En résumé, un capping (plafonnement en anglais) réglé sur 1 (par jour) = le message ne sera entendu qu’une seule fois dans la journée par l’auditeur. Un capping réglé sur 6 = la possibilité d’entendre 6 fois le même message dans la même journée.

La durée du réglage du capping est aussi un élément à modérer. Car si un même auditeur entend le même message, ne serait-ce qu’un fois par jour, à chaque lancement de sa radio préféré durant plusieurs jours, l’effet de saturation arrivera très vite, surtout compte tenu du fait qu’il n’y a qu’un message et que l’environnement privilégié le rend particulièrement percutant et facile à mémoriser.

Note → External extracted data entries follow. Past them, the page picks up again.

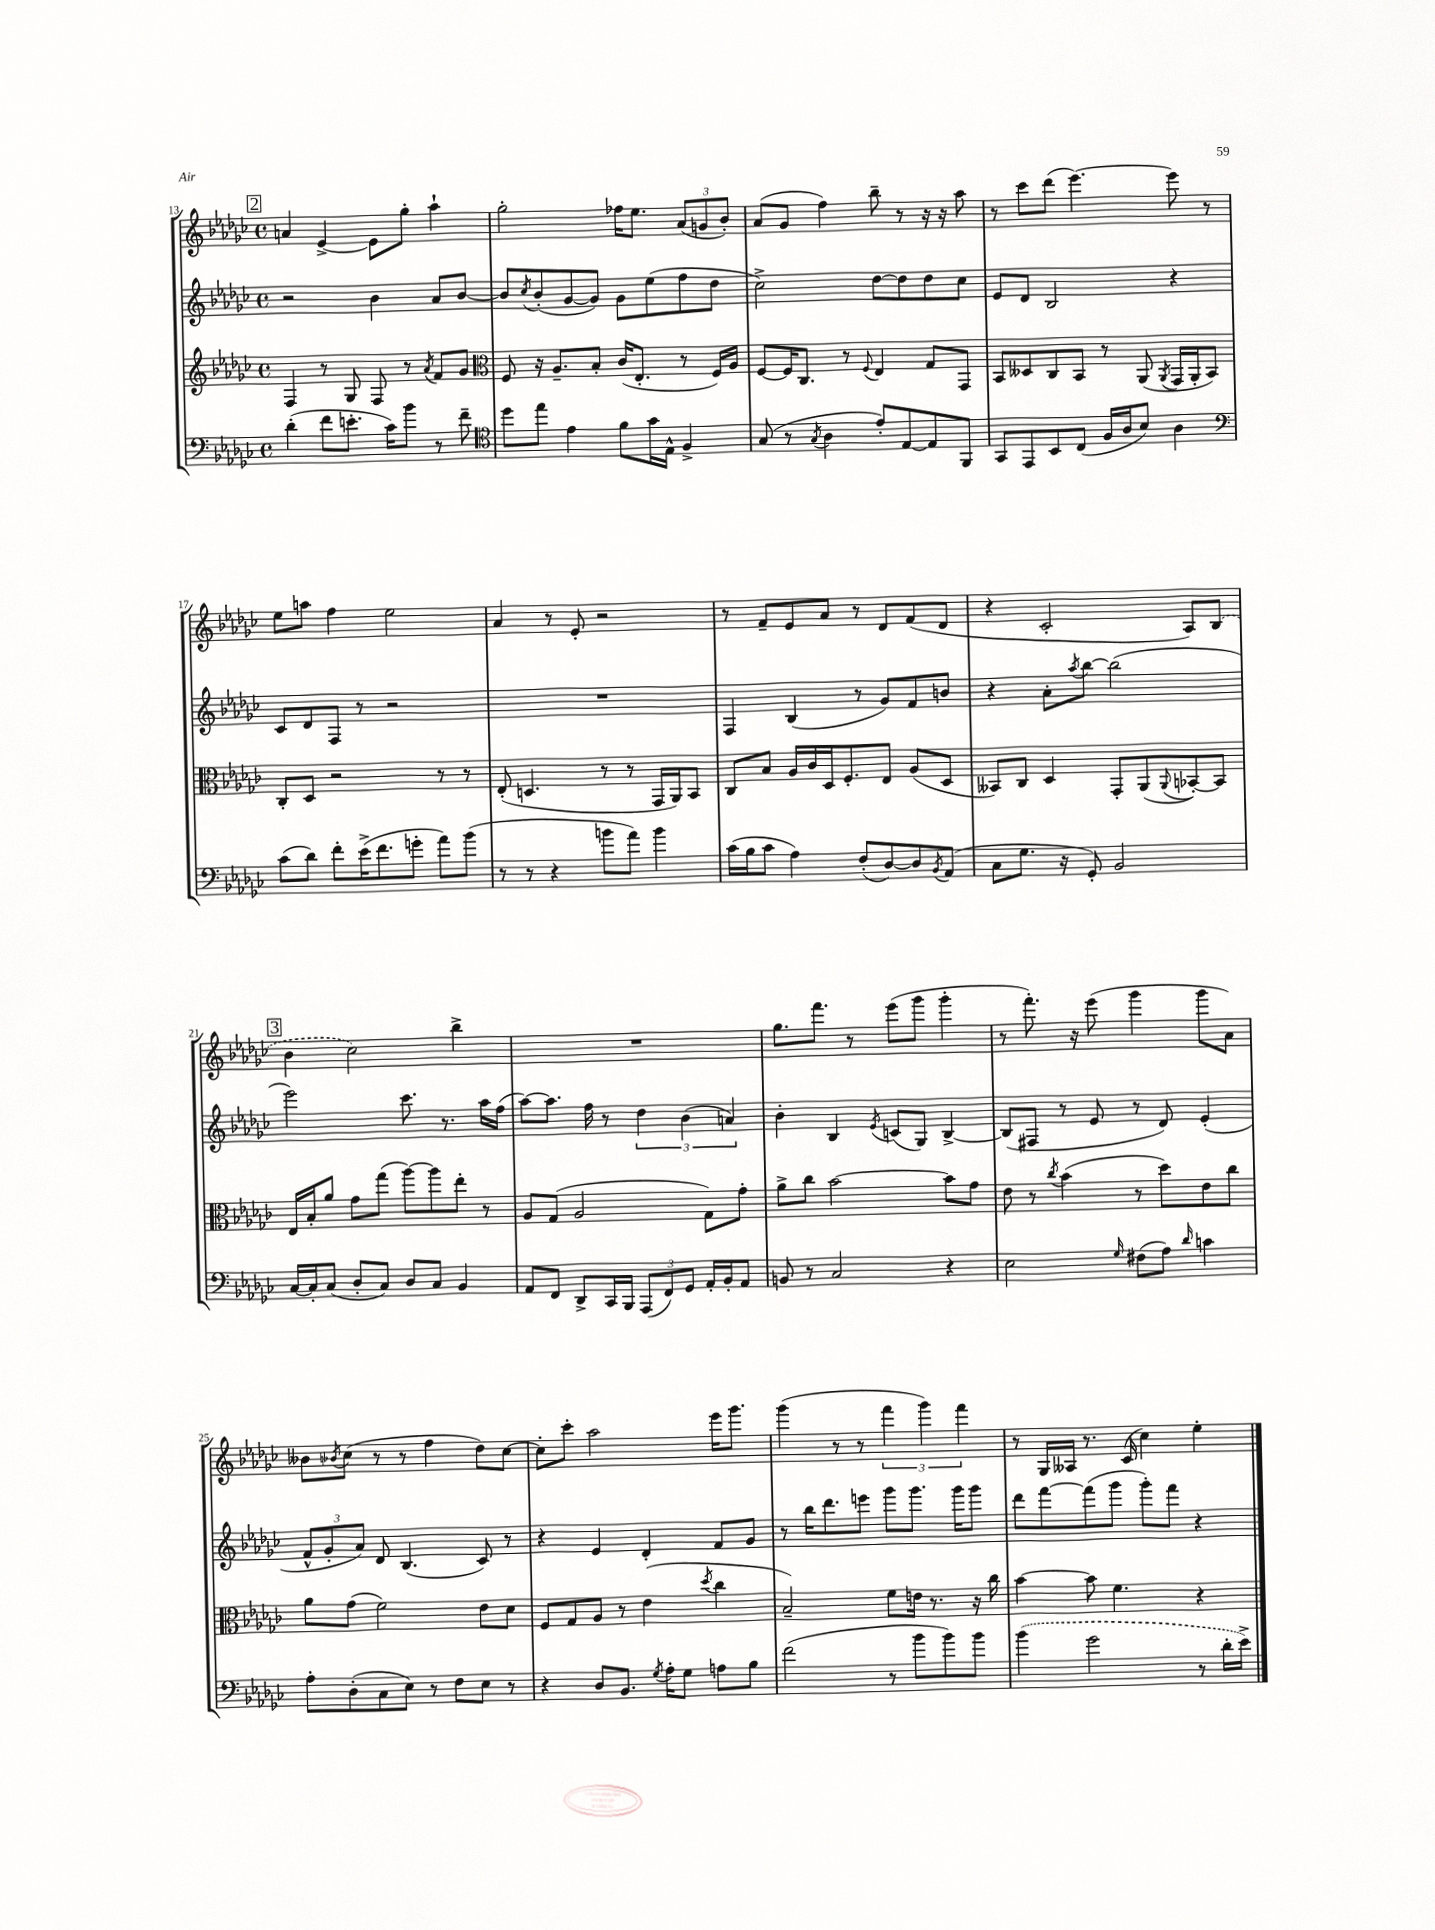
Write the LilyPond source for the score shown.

<<
\new StaffGroup <<
\new Staff = "s0" {
    \clef treble \key ges \major \defaultTimeSignature \time 4/4
    \mark \markup { \box "2" } a'4 ees'4~-> ees'8 ges''8-. aes''4-! |
    ges''2-. fes''16 ees''8. \tuplet 3/2 { aes'8( g'8 bes'8-.) } |
    aes'8( ges'8 f''4) bes''8-- r8 r16 r16 aes''8 |
    r8 ces'''8 des'''8( ees'''4.~) ees'''8 r8 |
    ees''8 a''8 f''4 ees''2 |
    aes'4 r8 ees'8-. r2 |
    r8 f'8-- ees'8 aes'8 r8 des'8 f'8( des'8 |
    r4 ces'2-. aes8) \once \slurDashed bes8( |
    \mark \markup { \box "3" } bes'4 ces''2) bes''4-> |
    R1 |
    ges''8. f'''8. r8 ees'''8( ges'''8 ges'''4-. |
    r8 f'''8.-.) r16 ees'''8( ges'''4 ges'''8 aes'8) |
    beses'8 \acciaccatura { bes'8 } ces''8( r8 r8 f''4 des''8) ces''8~ |
    ces''8-. ces'''8-. aes''2 ees'''16 ges'''8. |
    ges'''4( r8 r8 \tuplet 3/2 { f'''4 ges'''4) f'''4 } |
    r8 ges16 aeses16 r8. ces'16( ces''4) ees''4-. \bar "|." |
}
\new Staff = "s1" {
    \clef treble \key ges \major \defaultTimeSignature \time 4/4
    \mark \markup { \box "2" } r2 bes'4 aes'8 bes'8~ |
    bes'8 \acciaccatura { ces''8 } bes'8-.( ges'8~ ges'8) ges'8 ees''8( f''8 des''8 |
    ces''2->) des''8~ des''8 des''8 ces''8 |
    ees'8 des'8 bes2 r4 |
    ces'8 des'8 f8 r8 r2 |
    R1 |
    f4 bes4( r8 ges'8) f'8 b'8 |
    r4 aes'8-. \acciaccatura { aes''8 } bes''8~ bes''2( |
    \mark \markup { \box "3" } ees'''2) ces'''8. r8. aes''16 f''16( |
    aes''8~) aes''8. f''16 r8 \tuplet 3/2 { des''4 bes'4( a'4) } |
    bes'4-. bes4 \acciaccatura { ees'8 } c'8( ges8) bes4~-> |
    bes8( fis8 r8 ees'8 r8 des'8) ees'4-.( |
    \tuplet 3/2 { f'8-^ ges'8-. aes'8) } des'8 bes4.( ces'8) r8 |
    r4 ees'4 des'4-. f'8 ges'8 |
    r8 bes''16 des'''8. e'''8 ges'''8 ges'''8. ges'''16 ges'''8 |
    des'''8 f'''8~ f'''8( ges'''8 ges'''8-.) f'''8 r4 \bar "|." |
}
\new Staff = "s2" {
    \clef treble \key ges \major \defaultTimeSignature \time 4/4
    \mark \markup { \box "2" } f4 r8 ges8 f8 r8 \acciaccatura { aes'8 } f'8 ges'8 |
    \clef alto f8 r16 aes8.-- bes8-. ces'16( ees8.-. r8 f16) aes16 |
    f8~ f16 ces8. r8 \appoggiatura { f8 } ees4 ges8 ges,8 |
    bes,8 deses8 ces8 bes,8 r8 aes,8( \acciaccatura { aes,8 } ges,16 aes,16-. bes,8) |
    ces8-. des8 r2 r8 r8 |
    ees8-.( d4. r8 r8 ges,16 aes,16) bes,8 |
    ces8 bes8 aes16 ces'16 des16 f8.-. ees8 aes8( des8 |
    beses,8) ces8 des4 ges,8-. aes,8( \appoggiatura { aes,8 } bes,8~-.) bes,8 |
    \mark \markup { \box "3" } ees16 bes16-. aes'8 ges'8 ges''8( aes''8~) aes''8 ees''8-. r8 |
    aes8 ges8( aes2 ges8) ges'8-. |
    aes'8-> ces''8 bes'2~ bes'8 ges'8 |
    ees'8 r8 \acciaccatura { ces''8 } bes'4( r8 des''8) ees'8 ces''8 |
    aes'8 ges'8( f'2) ees'8 des'8 |
    f8 ges8 aes8 r8 ees'4( \acciaccatura { des''8 } ces''4 |
    bes2--) f'8 e'16 r8. r16 ces''16 |
    bes'4~ bes'8 f'4. r4 \bar "|." |
}
\new Staff = "s3" {
    \clef bass \key ges \major \defaultTimeSignature \time 4/4
    \mark \markup { \box "2" } des'4-.( f'8 e'8.-. ces'16) bes'8 r8 f'8-- |
    \clef tenor des''8 ees''8 ees'4 f'8 ges'16 ees16-^ f4-> |
    ges8( r8 \acciaccatura { ges8 } aes4 ees'8-.) ees8~ ees8 f,8 |
    ges,8 ees,8 bes,8 ces8( f16 aes16 bes8) aes4 |
    \clef bass ces'8( des'8) f'8-. ees'16->( f'8. g'8-. aes'8) bes'8( |
    r8 r8 r4 b'8 aes'8) b'4 |
    ces'16( bes16 ces'8 aes4) f8-.( des8~) des8 \acciaccatura { bes,8 } aes,8( |
    ces8 ges8. r16 ges,8-.) bes,2 |
    \mark \markup { \box "3" } ces16~ ces16-. ces8( des8-. ces8) des8 ces8 bes,4 |
    aes,8 f,8 des,8-> ces,16 bes,,16 \tuplet 3/2 { aes,,8( f,8) ges,8 } aes,16-. bes,16-. aes,8 |
    b,8 r8 ces2 r4 |
    ees2 \grace { ges16 } fis8( aes8) \grace { des'16 } c'4 |
    aes8-. des8-.( ces8 ees8) r8 f8 ees8 r8 |
    r4 des8 bes,8. \acciaccatura { ges8 } aes16-. ges8 a8 bes8 |
    f'2( r8 bes'8 bes'8) bes'8 |
    \once \slurDashed bes'4( ges'2 r8 des'16-. ees'16->) \bar "|." |
}
>>
>>
\layout { \context { \Score currentBarNumber = #13 } }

En théorie, cette limitation vise à éviter la sur-sollicitation de l’utilisateur et à améliorer l’expérience de l’auditeur. Mais dans la réalité, les vendeurs « chargent » la campagne, car avec un capping de 1 il sera difficile de déployer le nombre d’impressions vendues à l’annonceur dans la durée de la campagne, surtout si les critères de ciblage réduisent le nombre d’écoutes. C’est pour cela que le capping est souvent réglé sur 6 ou 8 voir même pas limité du tout, ce qui au final agace les auditeurs qui entendent le même spot à chaque lancement de la radio ou à chaque ouverture d’un flux du même groupe de radio ou de podcasts…

En médiaplanning, il est d’usage de chercher à atteindre :

  • un taux de répétition de 8, sur un même individu, pour un lancement, une nouveauté ou une campagne mono media.
  • un taux de 4 ou 5 contacts, sur un même individu, lorsque l’enseigne est connue, qu’elle communique régulièrement ou que la campagne est aussi déployée sur d’autres médias et supports qui vont atteindre les mêmes individus et donc cumuler les points contacts au final.

 

 

 

Durant une même campagne, la diffusion de messages créatifs différents, respectueux de l’auditeur, ciblés de manière pertinente, tenant compte du contexte d’écoute (de l’heure, de l’appareil utillisé…) peut permettre d’éviter le rejet malgré une répétition, une fréquence élevée, voire même de constituer un effet whaou ou simplement une bonne acceptation par l’auditeur.

En résumé, la poule aux œufs d’or pourrait produire un rendement juteux  et durable, pour autant que les différents acteurs utilisent à bon escient les avantages et la créativité de l’audio, combinés aux atouts du digital, en respect de la qualité de l’expérience utilisateur.